Zdaniem ówczesnej głowy państwa dołączenie do NATO to niezwykły moment, bo "jeszcze dziesięć lat temu przyszłość Europy Środkowej budziła niepokój. Dziś nasz region jest przykładem głębokich przemian". - Dziś w NATO, jutro w Unii Europejskiej. Razem to osiągniemy! - dodawał Kwaśniewski. - Dzisiejszy dzień jest świętem. Od jutra zaczyna się dzień sojuszniczej współpracy i poważnych zadań, które stoją przed Polską - zapowiadał prezydent w dniu akcesji Polski do NATO.

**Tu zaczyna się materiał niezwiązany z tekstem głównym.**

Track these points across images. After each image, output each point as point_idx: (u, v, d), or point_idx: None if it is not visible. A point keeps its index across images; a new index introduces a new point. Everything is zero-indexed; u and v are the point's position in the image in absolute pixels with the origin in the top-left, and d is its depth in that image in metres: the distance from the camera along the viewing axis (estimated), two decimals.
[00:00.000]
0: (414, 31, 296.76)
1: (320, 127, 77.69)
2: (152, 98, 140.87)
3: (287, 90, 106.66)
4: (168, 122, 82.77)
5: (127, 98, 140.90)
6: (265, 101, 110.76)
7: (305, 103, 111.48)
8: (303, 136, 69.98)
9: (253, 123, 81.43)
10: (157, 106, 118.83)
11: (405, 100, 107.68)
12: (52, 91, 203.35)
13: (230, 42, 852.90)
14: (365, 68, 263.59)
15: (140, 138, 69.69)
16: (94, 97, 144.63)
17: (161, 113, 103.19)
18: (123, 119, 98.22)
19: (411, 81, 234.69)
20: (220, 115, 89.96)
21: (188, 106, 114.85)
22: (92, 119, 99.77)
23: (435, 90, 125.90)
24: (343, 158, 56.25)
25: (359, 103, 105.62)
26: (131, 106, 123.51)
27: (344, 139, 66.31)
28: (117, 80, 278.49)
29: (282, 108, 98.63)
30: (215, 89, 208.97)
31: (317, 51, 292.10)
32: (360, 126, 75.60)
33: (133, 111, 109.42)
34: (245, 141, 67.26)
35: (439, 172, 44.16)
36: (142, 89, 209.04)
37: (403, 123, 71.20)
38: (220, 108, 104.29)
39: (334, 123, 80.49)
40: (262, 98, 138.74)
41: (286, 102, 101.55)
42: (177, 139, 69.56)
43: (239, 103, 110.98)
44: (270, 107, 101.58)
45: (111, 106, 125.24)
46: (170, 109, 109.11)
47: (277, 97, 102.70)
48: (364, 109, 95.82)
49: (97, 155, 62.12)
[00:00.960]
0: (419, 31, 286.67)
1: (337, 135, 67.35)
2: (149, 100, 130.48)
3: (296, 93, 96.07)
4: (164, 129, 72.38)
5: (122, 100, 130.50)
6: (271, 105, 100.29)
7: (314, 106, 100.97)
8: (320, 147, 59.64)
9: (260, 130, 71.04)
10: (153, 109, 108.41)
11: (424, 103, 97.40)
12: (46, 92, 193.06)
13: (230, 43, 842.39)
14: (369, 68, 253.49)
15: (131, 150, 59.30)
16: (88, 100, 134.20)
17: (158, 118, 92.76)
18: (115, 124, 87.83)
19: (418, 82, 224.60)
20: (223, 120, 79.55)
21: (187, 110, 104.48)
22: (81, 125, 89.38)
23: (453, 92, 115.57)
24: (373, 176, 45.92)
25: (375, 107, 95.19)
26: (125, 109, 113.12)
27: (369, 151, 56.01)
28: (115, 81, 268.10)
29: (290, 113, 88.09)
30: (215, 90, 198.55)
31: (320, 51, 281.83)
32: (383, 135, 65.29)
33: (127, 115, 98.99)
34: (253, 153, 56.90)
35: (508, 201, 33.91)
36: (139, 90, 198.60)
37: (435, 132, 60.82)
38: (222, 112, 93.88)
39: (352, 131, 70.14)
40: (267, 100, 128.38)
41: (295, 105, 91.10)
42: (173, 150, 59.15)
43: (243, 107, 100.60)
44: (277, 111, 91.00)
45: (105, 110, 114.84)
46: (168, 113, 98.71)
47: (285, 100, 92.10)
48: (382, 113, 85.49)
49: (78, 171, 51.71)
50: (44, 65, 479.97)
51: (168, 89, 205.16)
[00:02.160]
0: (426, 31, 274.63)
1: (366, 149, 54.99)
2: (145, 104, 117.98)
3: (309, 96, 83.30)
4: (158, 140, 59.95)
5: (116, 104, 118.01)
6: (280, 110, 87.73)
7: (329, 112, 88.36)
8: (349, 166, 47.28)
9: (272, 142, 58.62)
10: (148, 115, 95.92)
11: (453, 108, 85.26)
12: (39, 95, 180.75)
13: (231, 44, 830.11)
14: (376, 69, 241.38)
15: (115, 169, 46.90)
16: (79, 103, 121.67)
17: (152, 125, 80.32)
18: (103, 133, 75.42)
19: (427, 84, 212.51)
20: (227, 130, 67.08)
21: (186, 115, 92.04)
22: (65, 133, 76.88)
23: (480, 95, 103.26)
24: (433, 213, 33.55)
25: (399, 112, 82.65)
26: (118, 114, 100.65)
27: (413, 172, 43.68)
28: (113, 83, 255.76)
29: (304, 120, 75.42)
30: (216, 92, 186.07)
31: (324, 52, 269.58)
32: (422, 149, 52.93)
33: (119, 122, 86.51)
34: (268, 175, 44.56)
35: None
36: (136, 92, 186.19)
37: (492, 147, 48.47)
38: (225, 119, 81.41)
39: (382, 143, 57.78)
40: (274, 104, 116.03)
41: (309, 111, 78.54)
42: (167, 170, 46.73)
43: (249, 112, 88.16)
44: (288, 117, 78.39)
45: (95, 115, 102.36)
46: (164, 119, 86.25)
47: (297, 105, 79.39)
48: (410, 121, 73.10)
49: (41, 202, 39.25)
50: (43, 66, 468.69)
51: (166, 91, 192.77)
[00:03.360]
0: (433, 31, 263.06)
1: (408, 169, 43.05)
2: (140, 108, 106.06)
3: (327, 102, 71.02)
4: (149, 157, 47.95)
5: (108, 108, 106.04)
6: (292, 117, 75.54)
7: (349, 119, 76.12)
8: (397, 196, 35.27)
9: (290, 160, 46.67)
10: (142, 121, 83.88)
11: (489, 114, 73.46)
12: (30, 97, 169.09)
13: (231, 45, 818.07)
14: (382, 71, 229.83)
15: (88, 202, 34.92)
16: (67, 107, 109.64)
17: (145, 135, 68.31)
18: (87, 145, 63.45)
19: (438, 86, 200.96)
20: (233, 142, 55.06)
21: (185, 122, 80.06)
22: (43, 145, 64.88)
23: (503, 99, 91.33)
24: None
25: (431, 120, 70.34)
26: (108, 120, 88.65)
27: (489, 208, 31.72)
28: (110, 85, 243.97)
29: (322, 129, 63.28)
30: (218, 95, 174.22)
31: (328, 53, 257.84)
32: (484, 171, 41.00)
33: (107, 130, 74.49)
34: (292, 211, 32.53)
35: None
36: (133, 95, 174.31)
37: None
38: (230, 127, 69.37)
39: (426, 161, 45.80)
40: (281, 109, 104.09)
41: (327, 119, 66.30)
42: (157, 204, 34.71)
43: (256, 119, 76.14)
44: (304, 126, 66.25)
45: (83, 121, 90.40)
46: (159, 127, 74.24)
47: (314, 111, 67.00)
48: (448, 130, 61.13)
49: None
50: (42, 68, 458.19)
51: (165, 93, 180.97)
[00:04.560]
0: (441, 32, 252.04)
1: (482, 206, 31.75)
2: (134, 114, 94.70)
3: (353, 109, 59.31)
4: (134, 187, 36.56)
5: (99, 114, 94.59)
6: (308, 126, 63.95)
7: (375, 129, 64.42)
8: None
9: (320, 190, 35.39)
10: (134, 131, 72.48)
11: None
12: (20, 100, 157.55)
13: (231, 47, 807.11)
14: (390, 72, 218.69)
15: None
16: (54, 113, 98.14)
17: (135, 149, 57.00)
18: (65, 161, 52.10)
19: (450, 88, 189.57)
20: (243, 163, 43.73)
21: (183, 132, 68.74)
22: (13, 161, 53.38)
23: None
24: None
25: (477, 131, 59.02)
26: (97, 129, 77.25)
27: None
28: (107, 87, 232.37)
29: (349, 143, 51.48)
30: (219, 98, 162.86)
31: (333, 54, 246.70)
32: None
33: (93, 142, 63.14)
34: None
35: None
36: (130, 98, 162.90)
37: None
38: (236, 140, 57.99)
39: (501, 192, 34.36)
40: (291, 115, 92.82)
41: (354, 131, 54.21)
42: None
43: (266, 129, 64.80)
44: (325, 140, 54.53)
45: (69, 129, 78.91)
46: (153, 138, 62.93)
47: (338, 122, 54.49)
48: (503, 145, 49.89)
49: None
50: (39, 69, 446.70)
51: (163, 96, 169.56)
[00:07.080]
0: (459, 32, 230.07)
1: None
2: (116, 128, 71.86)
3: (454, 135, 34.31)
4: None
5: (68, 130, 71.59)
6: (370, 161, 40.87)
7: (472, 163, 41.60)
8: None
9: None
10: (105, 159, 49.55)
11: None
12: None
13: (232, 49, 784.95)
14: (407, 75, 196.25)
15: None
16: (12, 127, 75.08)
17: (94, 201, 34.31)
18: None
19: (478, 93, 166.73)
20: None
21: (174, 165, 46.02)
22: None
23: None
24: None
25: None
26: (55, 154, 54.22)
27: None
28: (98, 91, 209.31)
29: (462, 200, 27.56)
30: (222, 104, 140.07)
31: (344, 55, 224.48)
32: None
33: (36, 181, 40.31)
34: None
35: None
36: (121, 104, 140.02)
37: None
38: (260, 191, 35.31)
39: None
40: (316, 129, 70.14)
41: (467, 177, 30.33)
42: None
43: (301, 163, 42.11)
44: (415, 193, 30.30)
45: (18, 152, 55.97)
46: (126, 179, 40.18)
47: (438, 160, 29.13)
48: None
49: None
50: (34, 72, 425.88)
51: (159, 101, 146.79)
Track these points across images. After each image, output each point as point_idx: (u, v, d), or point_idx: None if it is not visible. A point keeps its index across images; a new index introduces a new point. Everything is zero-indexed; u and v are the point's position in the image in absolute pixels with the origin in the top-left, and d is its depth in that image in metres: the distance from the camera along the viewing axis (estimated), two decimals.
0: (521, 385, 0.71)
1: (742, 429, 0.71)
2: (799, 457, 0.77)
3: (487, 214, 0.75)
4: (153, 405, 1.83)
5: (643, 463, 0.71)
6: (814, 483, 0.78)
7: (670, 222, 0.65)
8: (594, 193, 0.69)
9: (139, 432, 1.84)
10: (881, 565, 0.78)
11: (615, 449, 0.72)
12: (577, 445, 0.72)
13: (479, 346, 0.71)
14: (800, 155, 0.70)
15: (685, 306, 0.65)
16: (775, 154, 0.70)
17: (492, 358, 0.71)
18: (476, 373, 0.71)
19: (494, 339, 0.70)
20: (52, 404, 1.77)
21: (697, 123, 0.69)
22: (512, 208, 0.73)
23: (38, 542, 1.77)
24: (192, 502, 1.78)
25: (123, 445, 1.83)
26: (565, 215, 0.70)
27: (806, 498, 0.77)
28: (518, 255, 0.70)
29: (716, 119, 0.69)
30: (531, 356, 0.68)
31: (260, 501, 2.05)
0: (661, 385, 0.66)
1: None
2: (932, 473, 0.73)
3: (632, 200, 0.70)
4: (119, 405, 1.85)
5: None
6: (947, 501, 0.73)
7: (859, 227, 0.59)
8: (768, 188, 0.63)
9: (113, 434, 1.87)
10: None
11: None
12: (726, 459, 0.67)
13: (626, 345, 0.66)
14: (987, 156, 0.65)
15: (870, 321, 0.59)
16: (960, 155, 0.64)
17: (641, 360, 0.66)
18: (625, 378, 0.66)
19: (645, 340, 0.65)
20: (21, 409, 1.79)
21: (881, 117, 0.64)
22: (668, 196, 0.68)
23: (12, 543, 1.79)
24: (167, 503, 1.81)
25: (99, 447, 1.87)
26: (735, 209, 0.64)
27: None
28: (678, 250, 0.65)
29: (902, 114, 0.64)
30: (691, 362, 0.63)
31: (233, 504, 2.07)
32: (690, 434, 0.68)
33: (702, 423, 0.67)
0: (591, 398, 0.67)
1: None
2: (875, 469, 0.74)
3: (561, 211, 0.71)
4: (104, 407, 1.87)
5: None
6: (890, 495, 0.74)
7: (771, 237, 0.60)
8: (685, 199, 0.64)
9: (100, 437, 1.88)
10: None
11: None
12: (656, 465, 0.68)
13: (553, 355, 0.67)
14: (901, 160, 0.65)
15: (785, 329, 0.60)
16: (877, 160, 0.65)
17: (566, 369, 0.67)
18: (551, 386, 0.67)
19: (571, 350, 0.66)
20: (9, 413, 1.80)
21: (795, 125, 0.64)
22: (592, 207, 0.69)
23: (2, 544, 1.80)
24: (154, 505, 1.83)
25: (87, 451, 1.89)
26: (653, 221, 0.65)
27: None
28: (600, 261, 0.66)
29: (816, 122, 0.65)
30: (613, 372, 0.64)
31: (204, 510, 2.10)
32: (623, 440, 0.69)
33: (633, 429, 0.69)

Lech Wałęsa: Polska musiała odegrać kluczową rolę
Poprzednik Kwaśniewskiego, Lech Wałęsa, w dniu wejścia Polski do NATO w rozmowie z "Faktami" TVN stwierdził, że "Polska musiała odegrać kluczową rolę" w rozszerzeniu sojuszu. - Należałoby chyba o tym przypominać, zaczynając od 1939 roku. My krzyczeliśmy wtedy: nie chodzi o Gdańsk, nie chodzi o Polskę. O wojnę światową chodzi. Uwierzono nam dopiero, jak wojna doszła do Londynu i Paryża - mówił Wałęsa. - Teraz jesteśmy dopuszczeni do decyzji, w związku z czym myślę, że nie będzie podobnych pomyłek - dodał.
Bill Clinton: Polska powraca do domu
W 1996 roku prezydent USA Bill Clinton zarekomendował przyjęcie nowych członków najpóźniej w 1999 roku, w pięćdziesiątą rocznicę utworzenia NATO. W lipcu 1997 roku madrycki szczyt Paktu wystosował zaproszenia dla Czech, Węgier i Polski. W tym samym miesiącu amerykański prezydent gościł w naszym kraju. - Polska zajmuje swoje miejsce we wspólnocie demokracji. Już nigdy o waszym losie nie będą decydować inni. Już nigdy prawo do wolności nie zostanie wam odmówione. Polska powraca do domu. Rozszerzając NATO, pomożemy zapobiec kolejnej wojnie doświadczającej Polskę, kolejnej wojnie w Europie, kolejnej wojnie, w której także Amerykanie mogą stracić życie - podkreślił Clinton podczas przemówienia na warszawskim placu Zamkowym.